Di tengah hiruk pikuk Job Fair Kabupaten Bogor di GOR Pakansari, Senin (16/6/2025), sepasang suami istri, Titi (50) dan suaminya, terlihat tenang di area parkir. Mereka mengamati dari kejauhan Fikri (20), putra mereka yang tengah berjuang mencari pekerjaan di tengah kerumunan pelamar. Titi, dengan kerudung abu-abu dan blus bermotif bunga, menunjukkan ketenangan yang menenangkan di tengah kepanikan calon pekerja muda di sekitarnya.
Suami Titi duduk di sampingnya, mengenakan jaket gelap dan celana jeans. Keduanya memantau Fikri dari kejauhan, tanpa ingin anaknya merasa diperhatikan secara berlebihan. Kehadiran mereka adalah sebuah dukungan diam-diam, penuh harapan dan doa.
Doa Seorang Ibu di Tengah Ribuan Pelamar
Perjuangan Fikri mencari pekerjaan telah berlangsung selama dua tahun sejak kelulusannya. Lamaran demi lamaran telah dikirim, baik secara daring maupun langsung, namun hasilnya masih nihil. Setiap kegagalan meninggalkan luka kecil yang dirasakan Titi bersama anaknya.
Titi, sebagai seorang ibu, tidak tinggal diam. Ia aktif memberikan dukungan, bahkan mendaftarkan Fikri ke kursus komputer untuk meningkatkan keterampilannya. Dunia kerja saat ini menuntut lebih dari sekadar ijazah. Keterampilan komputer seperti menguasai Microsoft Office dan Excel menjadi modal penting.
Membekali Keterampilan dan Mental
Selain keterampilan teknis, Titi juga fokus pada pengembangan aspek kepribadian Fikri. Menyadari sifat pendiam anaknya yang bisa menjadi hambatan, ia mendorong Fikri untuk lebih aktif bersosialisasi.

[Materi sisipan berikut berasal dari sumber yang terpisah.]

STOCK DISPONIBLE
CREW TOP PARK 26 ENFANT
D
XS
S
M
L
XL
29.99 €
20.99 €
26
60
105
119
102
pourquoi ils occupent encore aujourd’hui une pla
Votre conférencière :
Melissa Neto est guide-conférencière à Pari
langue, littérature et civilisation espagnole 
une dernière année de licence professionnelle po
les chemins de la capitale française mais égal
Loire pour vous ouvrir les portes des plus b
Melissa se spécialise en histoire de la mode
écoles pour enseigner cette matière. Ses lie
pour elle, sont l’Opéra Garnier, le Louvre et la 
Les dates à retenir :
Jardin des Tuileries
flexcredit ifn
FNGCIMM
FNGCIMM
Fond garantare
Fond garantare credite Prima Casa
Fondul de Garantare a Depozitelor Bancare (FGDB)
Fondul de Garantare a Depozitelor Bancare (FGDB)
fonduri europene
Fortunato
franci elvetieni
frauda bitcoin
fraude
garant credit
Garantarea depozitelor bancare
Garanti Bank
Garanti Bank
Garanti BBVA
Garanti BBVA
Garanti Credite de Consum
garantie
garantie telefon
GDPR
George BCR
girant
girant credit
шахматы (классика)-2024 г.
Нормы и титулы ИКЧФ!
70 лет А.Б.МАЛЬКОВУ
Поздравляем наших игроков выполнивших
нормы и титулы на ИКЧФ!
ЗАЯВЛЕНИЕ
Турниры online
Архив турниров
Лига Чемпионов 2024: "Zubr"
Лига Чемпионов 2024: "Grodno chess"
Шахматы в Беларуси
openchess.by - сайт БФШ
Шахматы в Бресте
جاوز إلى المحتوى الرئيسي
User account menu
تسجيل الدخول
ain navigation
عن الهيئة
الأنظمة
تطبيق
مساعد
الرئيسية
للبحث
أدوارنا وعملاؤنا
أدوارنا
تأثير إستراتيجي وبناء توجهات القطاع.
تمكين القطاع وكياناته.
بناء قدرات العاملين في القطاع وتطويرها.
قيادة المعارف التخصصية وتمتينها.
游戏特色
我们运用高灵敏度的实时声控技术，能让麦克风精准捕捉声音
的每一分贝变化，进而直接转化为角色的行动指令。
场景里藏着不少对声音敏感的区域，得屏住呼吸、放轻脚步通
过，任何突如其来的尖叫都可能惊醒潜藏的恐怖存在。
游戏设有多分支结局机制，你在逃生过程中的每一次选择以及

Titi meminta Fikri untuk lebih sering berinteraksi dengan teman-teman sekolahnya, bertukar informasi, dan mencari lowongan pekerjaan bersama. Ia ingin Fikri keluar dari zona nyamannya.

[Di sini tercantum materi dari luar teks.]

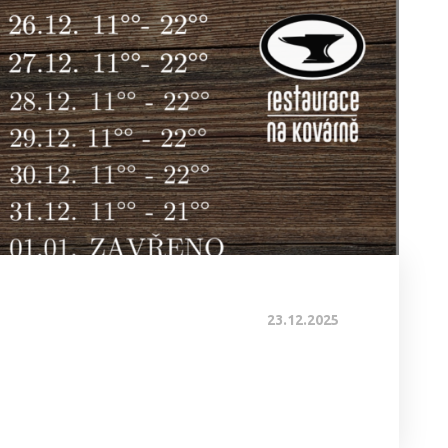
23.12.2025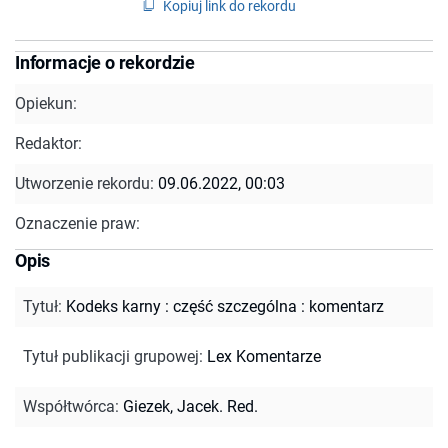
Kopiuj link do rekordu
Informacje o rekordzie
Opiekun:
Redaktor:
Utworzenie rekordu:
09.06.2022, 00:03
Oznaczenie praw:
Opis
Tytuł
:
Kodeks karny : część szczególna : komentarz
Tytuł publikacji grupowej
:
Lex Komentarze
Współtwórca
:
Giezek, Jacek. Red.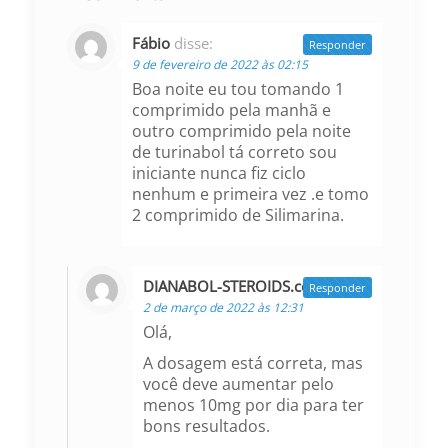
Fábio
disse:
Responder
9 de fevereiro de 2022 às 02:15
Boa noite eu tou tomando 1
comprimido pela manhã e
outro comprimido pela noite
de turinabol tá correto sou
iniciante nunca fiz ciclo
nenhum e primeira vez .e tomo
2 comprimido de Silimarina.
DIANABOL-STEROIDS.com
disse:
Responder
2 de março de 2022 às 12:31
Olá,
A dosagem está correta, mas
você deve aumentar pelo
menos 10mg por dia para ter
bons resultados.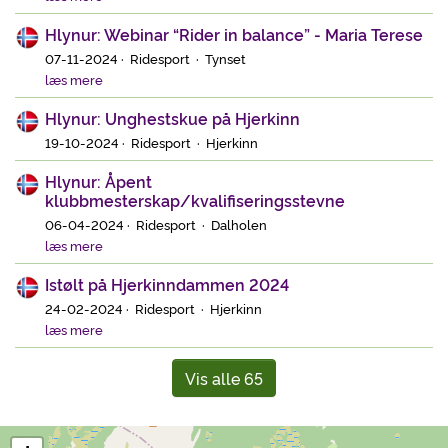
Hlynur: Webinar “Rider in balance” - Maria Terese
07-11-2024 · Ridesport · Tynset
læs mere
Hlynur: Unghestskue på Hjerkinn
19-10-2024 · Ridesport · Hjerkinn
Hlynur: Åpent
klubbmesterskap/kvalifiseringsstevne
06-04-2024 · Ridesport · Dalholen
læs mere
Istølt på Hjerkinndammen 2024
24-02-2024 · Ridesport · Hjerkinn
læs mere
Vis alle 65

Harapan di Tengah Persaingan Ketat
Di tengah terik matahari, Titi sesekali melirik ponselnya, memastikan Fikri baik-baik saja. Meskipun Fikri telah mengikuti beberapa Job Fair di lokasi lain seperti Gatot Subroto dan Cikarang tanpa hasil, harapan Titi tetap menyala.
Titi menilai Job Fair sangat membantu, namun ia berharap acara serupa bisa diadakan di daerah yang lebih luas, tidak hanya terpusat di kota-kota besar. Ia prihatin dengan banyaknya pemuda di tempat tinggalnya, Karanggan, yang putus asa karena minimnya akses informasi dan pelatihan kerja. Keberadaan Balai Latihan Kerja (BLK) di tingkat lokal sangat dibutuhkan.
Titi membandingkan kesulitan anaknya mencari kerja dengan masa muda suaminya di era 1980-an. Persaingan yang semakin ketat dan tuntutan keterampilan yang tinggi membuat pencarian kerja menjadi lebih sulit. Tidak semua anak muda memiliki pengetahuan tentang pembuatan CV yang baik, memahami sistem online, atau memiliki jaringan yang luas.
Menjadi Tempat Pulang bagi Sang Anak
Kekhawatiran Titi terhadap kekecewaan dan keputusasaan Fikri sangat besar. Ia selalu berusaha menjadi tempat berpulang bagi anaknya, memberikan dukungan dan semangat.
Titi sering menceritakan kisah perjuangan suaminya yang pernah mengalami jatuh bangun dalam mencari pekerjaan, hingga akhirnya berhasil. Ia mengingatkan Fikri untuk sabar, bahwa rezeki setiap orang berbeda, dan untuk tidak menyerah sebelum benar-benar gagal.
Di tengah keramaian Job Fair, Titi duduk tenang, tanpa membawa CV, tanpa antrean ke stan perusahaan tertentu. Ia hanya ingin hadir, mendukung anaknya, mewakili harapan dan perjuangan seorang ibu yang tak kenal lelah. Kehadirannya adalah bukti cinta dan dukungan seorang ibu yang mendalam. Kisah Titi menjadi pengingat akan pentingnya dukungan keluarga dan akses pelatihan kerja yang memadai bagi anak muda dalam menghadapi persaingan kerja yang semakin ketat.